Keeping whistleblowing in-house
Whistleblowing. The very term conjures up the image of a brave government bureaucrat who reveals malfeasance, corruption or ineptitude at a federal or state agency. But increasingly – guided by provisions in the Dodd-Frank Wall Street Reform and Protection Act – the highest-profile whistleblowing cases are those involving corporate executives and managers who reveal securities fraud and other misdeeds, leading to multi-million dollar fines imposed on their companies and to significant monetary rewards and protection from the U.S. Securities and Exchange Commission (SEC).
When it was enacted in 2010, Dodd-Frank included a whistleblower incentive program, begun two years later, which encouraged corporate employees to submit tips and information related to violations of the law. It has three integral components: monetary rewards, retaliation protection and confidentiality protection – each of which, according to the SEC, is equally important to the program’s success.
Over the last couple of years, the SEC has reported a 65% increase in the number of corporate whistleblowing tips received. In its most significant program action to date, the agency in March, 2014, announced that a whistleblower would be paid nearly $64 million for providing tips that led to JPMorgan Chase’s agreement to pay $614 million and tighten oversight to resolve charges that it had defrauded the government into insuring flawed home loans.

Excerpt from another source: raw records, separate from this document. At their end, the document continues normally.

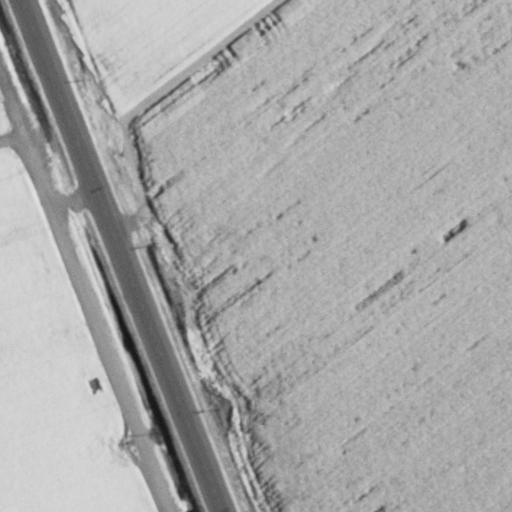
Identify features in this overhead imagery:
road: (32, 135)
road: (115, 256)
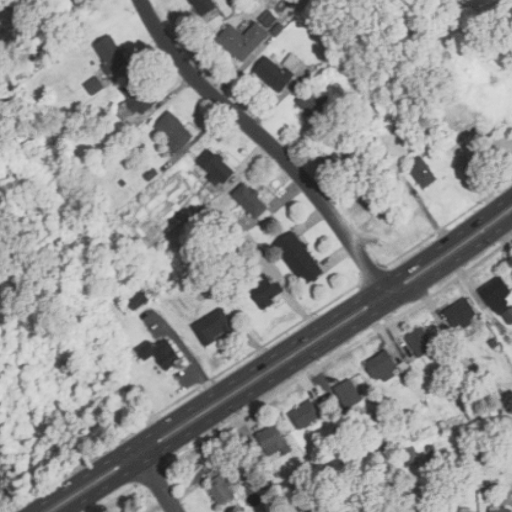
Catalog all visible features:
building: (203, 6)
building: (204, 6)
building: (0, 7)
building: (270, 19)
building: (242, 40)
building: (243, 40)
building: (109, 53)
building: (110, 53)
building: (278, 70)
building: (273, 73)
building: (94, 85)
building: (138, 96)
building: (135, 99)
building: (316, 103)
building: (315, 105)
building: (174, 131)
building: (174, 131)
road: (273, 145)
building: (215, 166)
building: (216, 167)
building: (422, 171)
building: (422, 172)
building: (250, 200)
building: (252, 202)
road: (448, 242)
building: (299, 258)
building: (299, 258)
road: (453, 261)
building: (264, 291)
building: (263, 292)
building: (499, 298)
building: (499, 299)
building: (136, 300)
building: (460, 313)
building: (461, 313)
building: (213, 327)
building: (213, 327)
building: (420, 342)
building: (420, 342)
building: (160, 353)
building: (161, 353)
building: (382, 365)
building: (381, 366)
building: (347, 393)
building: (348, 393)
road: (205, 399)
road: (229, 406)
park: (41, 409)
building: (304, 415)
building: (304, 415)
building: (272, 441)
building: (272, 443)
building: (0, 469)
building: (1, 475)
road: (152, 479)
building: (220, 490)
building: (221, 490)
building: (408, 510)
building: (458, 511)
building: (500, 511)
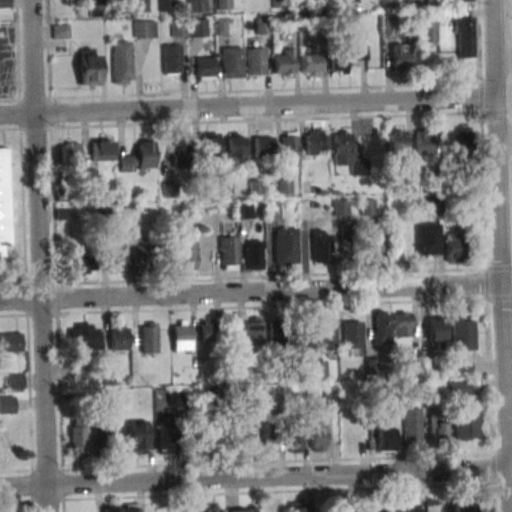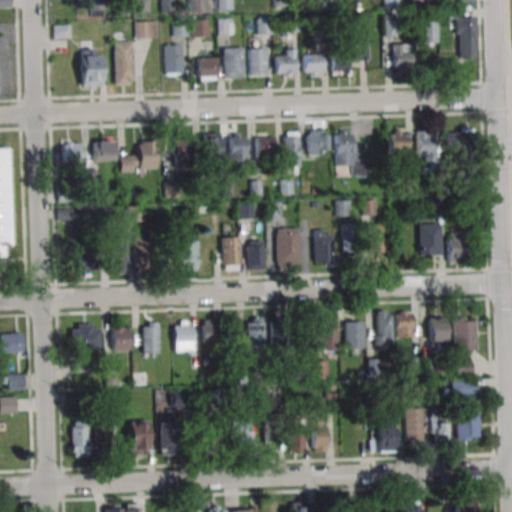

Here are several interrelated strategies that we recommend for banks to put in place to ensure that they comply with all laws and regulations while also protecting their corporate reputations and bottom lines:
Encourage potential whistleblowers or anyone with concerns about activity within or in relation to the company to present the information first through company reporting channels set up specifically within the compliance program to prompt further investigation. Companies are obliged to act on this information so that individual employees do not seek recourse via external channels. The penalties for failing to act on internally reported matters are severe, with the SEC noting that 80% of whistleblowers who turned to it for help last year had first attempted to report concerns to their company but were ignored.
To illustrate its support for in-house whistleblowers, in March, 2015, the SEC awarded an individual between $475,000 and $575,000 for reporting malfeasance to the SEC after having reported it internally and becoming frustrated that nothing was done. This payout was unique in that it was the first to go to an employee who performed a control function within a company.
Carry out regularly updated risk assessments and put into place whistleblower procedures. It is important for organizations to develop and make widely available a policy document that describes how they will manage financial malfeasance, bribery and other corruption risks. The document should be a living one, subject to regular review. Its presence, importance and availability should be widely publicized to all staff. Finally, like all risk framework-related activities, longer-term success will be achieved with board-level sponsorship and an effort to embed awareness from the top down, inspiring the company culture.
Consider installing risk management software to help manage an incident and recover rapidly. Risk management software enables companies to confidently manage remedial action and regulatory reporting following an incident. Should an incident occur, it is vital for an organization to track and link that incident back to the risk for better understanding and future mitigation. Risk management software should provide organizations with comprehensive incident management tools including automatic alerts, tracking of key risk indicators and logical workflows which can be implemented to ensure incidents are managed as fast as possible.
Put in place business continuity plans to ensure rapid recovery following a disruptive event. In today’s business environment, the ability to return to maximum productivity following a major incident within the shortest timeframe is critically important to preventing competitors from encroaching on clients and market share. Risk management software provides businesses with clear and structured workflow plans that can be followed to ensure recovery is achieved rapidly.
As financial services companies consider their options, they should make sure their risk management system can:
- consolidate the full spectrum of operational risk to give a comprehensive overview of enterprise-wide risks;
- document and visualize operational risks, asses controls and monitor risk mitigation plans;
- empower users to manage their own risk management system; and
- ensure that not only are the right processes being followed and frequently reviewed but also that outcomes provide the critical audit trail/system of record.
For all of this to happen, those employees expected to help assess, monitor and review progress need to be empowered to provide open communication. A system that works with them can enhance the likelihood of regular usage and improved clarity in terms of the current status of all risks and threats to compliance objectives.